Um grupo de pelo menos dez tutores da Unopar foi demitido da instituição nesta terça e quarta-feira. É o segundo corte em menos de um mês. Em abril, cerca de 100 tutores eletrônicos do sistema de Ensino a Distância (EAD) haviam sido desligados da empresa, controlada pelo grupo Kroton Educacional.

Desta vez, os cortes estariam relacionados a tutores de cursos do Programa Nacional de Acesso ao Ensino Técnico e Emprego (Pronatec). O Sindicato dos Profissionais das Escolas Particulares de Londrina e Norte do Paraná (Sinpro) ainda não confirma o número exato de demissões, mas aguarda novas dispensas. O Sinpro já enviou ofício à Kroton e à Unopar solicitando uma reunião de emergência para sexta-feira (8). Caso não haja resposta das instituições, a convocação será feita com intermédio da delegacia do trabalho.

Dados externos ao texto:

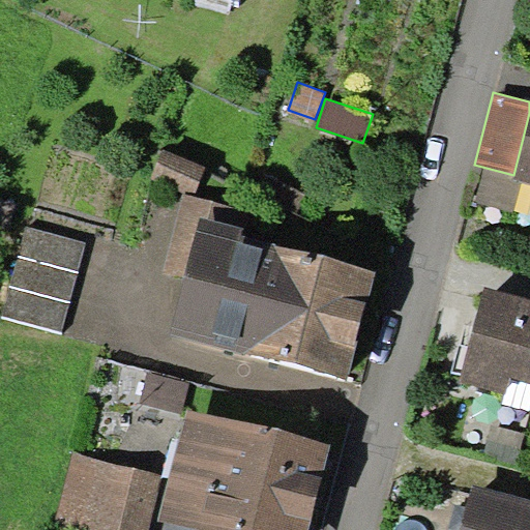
[(529,113),(513,175),(512,178),(529,182),(529,113)]
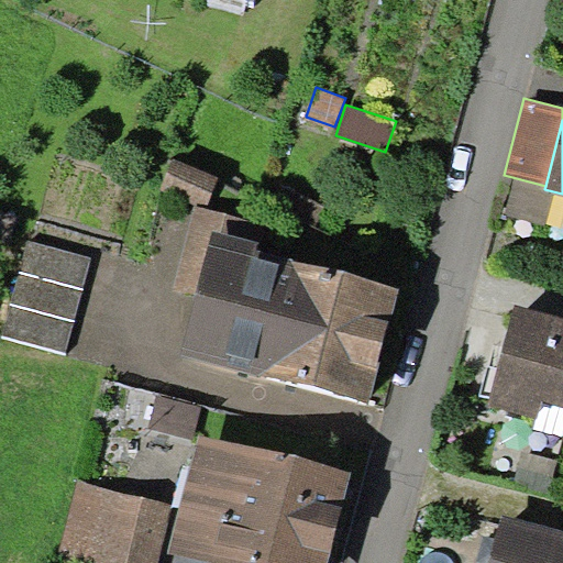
[(174,158),(162,189),(207,207),(218,177),(174,158)]
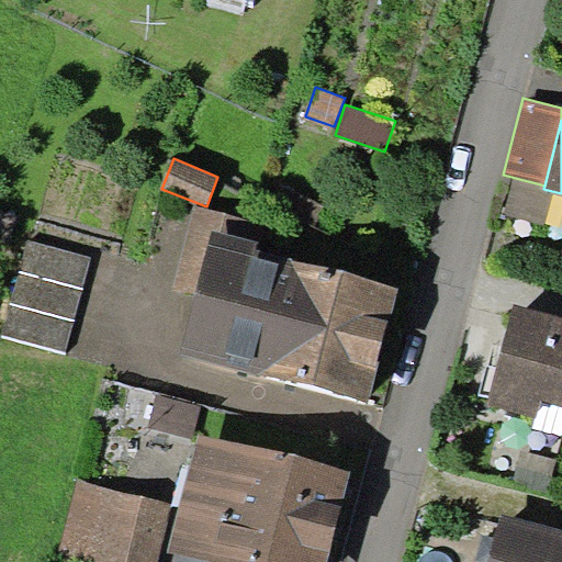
[(250,220),(193,206),(173,288),(198,294),(212,231),(246,238),(250,220)]
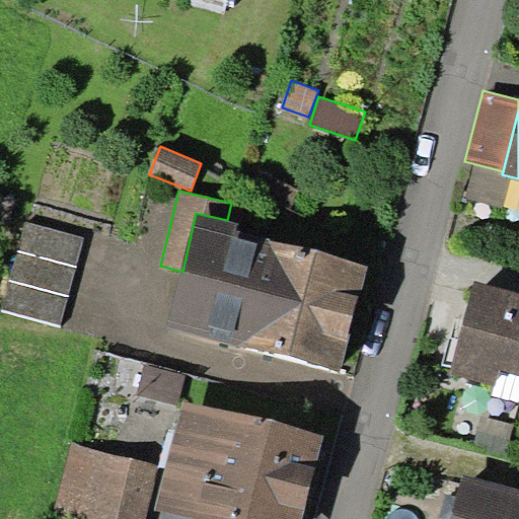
[(227,220),(196,213),(182,272),(167,326),(342,371),(369,265),(302,247),(237,231),(239,224),(227,220)]
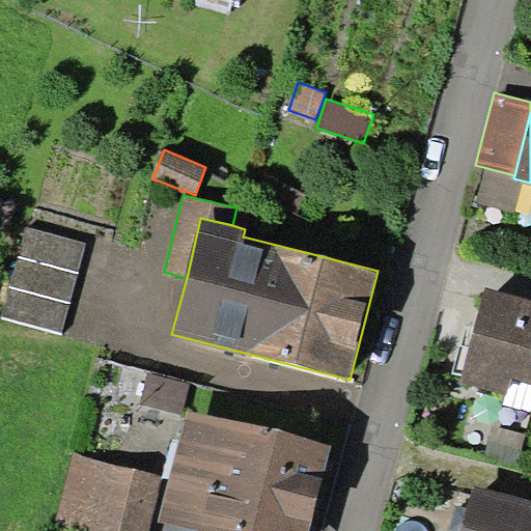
[(86,243),(26,227),(1,318),(62,335),(86,243)]
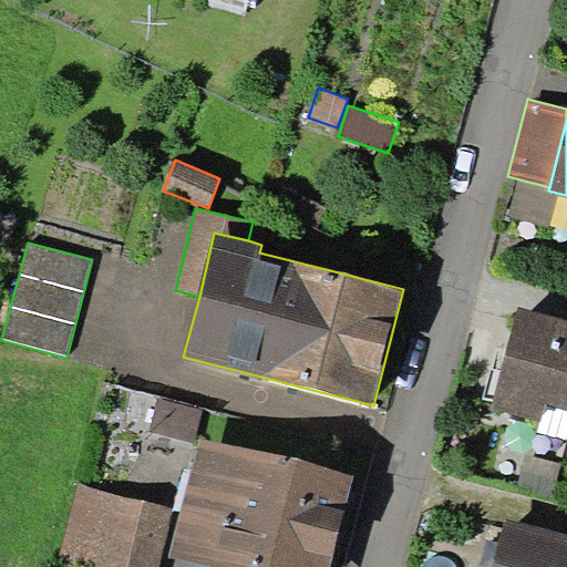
[(566,319),(519,307),(492,408),(542,422),(545,408),(566,413),(566,319)]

Uma das funcionárias demitidas, que preferiu não ser identificada, informou ao Bonde que os tutores foram avisados por telefone e e-mail sobre uma reunião com o departamento de Recursos Humanos. "Minha turma tem 25 pessoas e somente três até agora não foram avisados sobre esta reunião, marcada para os próximos dias com o RH". A tutora afirmou que as demissões já eram esperadas porque, na semana passada, o aparelho de cartão-ponto havia sido removido do local habitual. "Estava todo mundo com medo, esperto, por conta das outras demissões. Eles já tinham mudado a gente de lugar, da Tietê para a avenida São João. Depois a gente estranhou este episódio do cartão-ponto, e finalmente vieram os avisos e ligações".

A reportagem entrou em contato com a assessoria de imprensa da Unopar e do grupo Kroton, que informou não haver registro de demissões.

Após as primeiras demissões, em abril, o grupo enviou nota justificando que os cortes eram uma "reacomodação natural da modalidade de ensino a distância". "A decisão ocorreu por fatores administrativos diversos, como: desempenho individual, reestruturação e adequação de módulos", dizia a nota.